Even in the Holy Family there were difficulties. We do not mean that anyone of the three was abrasive in character. Of course not. But Jesus worked and sweated in the carpenter's shop. Our Lady and St. Joseph toiled over their family tasks. St. Joseph got sick and died, in a human way, a great grief to both Jesus and Mary. The least of the ordinary routine tasks, sweeping, cutting boards, that they did, was something of immense merit, because of the love with which it was done, the desire to fulfill the Father's plan.

And there could be other kinds of trials. At age 12, He knowingly put them through the anguish of searching for Him until the third day, when they would find Him in the Temple. And even then, His reply was such that they did not understand, as the Gospel tells us. This does not mean they did not know who He was. Of course they did, as we explained in a previous essay. But His pattern of acting - normally so considerate and compliant - it was now broken, and He did not even clearly explain. He left them puzzled, so they could grow spiritually.

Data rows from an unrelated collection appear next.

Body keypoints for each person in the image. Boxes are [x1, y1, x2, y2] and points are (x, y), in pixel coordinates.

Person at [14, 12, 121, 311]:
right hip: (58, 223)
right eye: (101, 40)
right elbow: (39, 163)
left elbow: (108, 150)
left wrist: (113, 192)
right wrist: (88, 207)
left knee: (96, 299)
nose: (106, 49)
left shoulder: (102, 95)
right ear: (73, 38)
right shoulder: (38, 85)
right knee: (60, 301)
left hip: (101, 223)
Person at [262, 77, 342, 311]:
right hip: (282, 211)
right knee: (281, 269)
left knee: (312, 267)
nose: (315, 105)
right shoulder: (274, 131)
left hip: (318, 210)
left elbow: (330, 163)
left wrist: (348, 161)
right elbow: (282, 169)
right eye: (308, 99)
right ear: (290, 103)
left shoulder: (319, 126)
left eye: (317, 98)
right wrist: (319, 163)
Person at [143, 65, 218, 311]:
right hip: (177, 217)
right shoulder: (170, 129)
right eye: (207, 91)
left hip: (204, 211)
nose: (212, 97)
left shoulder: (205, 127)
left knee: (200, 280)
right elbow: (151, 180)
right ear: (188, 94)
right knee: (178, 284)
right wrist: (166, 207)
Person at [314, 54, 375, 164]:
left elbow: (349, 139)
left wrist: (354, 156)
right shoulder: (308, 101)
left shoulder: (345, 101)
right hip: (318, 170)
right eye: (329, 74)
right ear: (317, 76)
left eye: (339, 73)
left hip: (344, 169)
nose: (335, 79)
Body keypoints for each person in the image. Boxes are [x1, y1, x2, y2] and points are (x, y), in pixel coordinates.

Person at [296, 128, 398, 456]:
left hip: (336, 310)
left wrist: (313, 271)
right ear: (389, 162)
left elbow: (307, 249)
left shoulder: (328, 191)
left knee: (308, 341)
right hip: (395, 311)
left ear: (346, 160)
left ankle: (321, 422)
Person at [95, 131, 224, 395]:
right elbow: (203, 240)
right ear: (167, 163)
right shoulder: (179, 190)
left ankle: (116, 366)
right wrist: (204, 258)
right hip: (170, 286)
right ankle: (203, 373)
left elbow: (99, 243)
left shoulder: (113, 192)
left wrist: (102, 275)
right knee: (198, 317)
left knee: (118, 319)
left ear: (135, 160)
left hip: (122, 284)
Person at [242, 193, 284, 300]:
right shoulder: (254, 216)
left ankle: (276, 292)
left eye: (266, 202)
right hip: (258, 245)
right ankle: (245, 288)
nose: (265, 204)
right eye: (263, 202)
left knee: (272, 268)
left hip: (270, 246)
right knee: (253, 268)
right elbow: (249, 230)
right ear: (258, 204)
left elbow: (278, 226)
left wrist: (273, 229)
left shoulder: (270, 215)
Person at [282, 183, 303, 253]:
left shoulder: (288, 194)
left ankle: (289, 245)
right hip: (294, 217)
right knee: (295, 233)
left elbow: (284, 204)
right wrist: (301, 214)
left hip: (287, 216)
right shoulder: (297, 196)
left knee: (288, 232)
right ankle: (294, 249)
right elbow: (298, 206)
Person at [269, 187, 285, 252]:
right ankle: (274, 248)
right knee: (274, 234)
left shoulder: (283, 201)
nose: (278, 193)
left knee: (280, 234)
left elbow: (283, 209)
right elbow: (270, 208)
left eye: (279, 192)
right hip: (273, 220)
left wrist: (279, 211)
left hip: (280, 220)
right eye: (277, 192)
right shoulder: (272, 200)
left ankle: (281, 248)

There was even a strain on our Lady's faith. She had had the message of the angel, had seen the events of Christmas. So her faith would tell her this Child is divine. But yet her senses, as she handled His baby body, took care of his very babylike needs, these would give a different, an opposite message. So there was a clash inside. To hold on in spite of that clash called for exertion in her faith.

The Church tells us - for example in the Mystical Body Encyclical of Pius XII - that His human soul from the first instant of conception, saw the vision of God. Therefore from the very start He knew all that was to come upon Him. This would really eat on Him, as He chose to reveal later on when He said (Lk 12:50): "I have a baptism to be baptized with, and how am I straitened until it be accomplished." That means: I know what suffering lies ahead. I cannot be comfortable until I get it over with!

She too knew, knew too much for comfort. For when the angel said He would rule over the house of Jacob forever, any ordinary Jew - not just the one full of grace - would see that meant the Messiah, for only He would reign forever. But that would open up for her all the prophecies about the Messiah, including Isaiah 53, which told of His terrible death.

So they both had to live with it.

So their difficulties were in part different from ours in family life. Yet the difficulties were not absent, and a different kind of difficulty, one much harder to bear, was there.

Finally, we could call this the upside down family. The greatest, God Himself, obeyed human parents. Even though they were and are wonderful, it was still such a comedown for a Divine Person to obey. Mary, the greatest merely human person who ever lived (for her Son was not a human person. He was a divine Person) obeyed Joseph. Joseph was a marvel of nature and grace, yet far below her in sanctity and merit. )

So if we follow the way of the Holy Family, it will bring a happiness of which others do not even dream in this life, and be the key to divine, unending happiness in the next.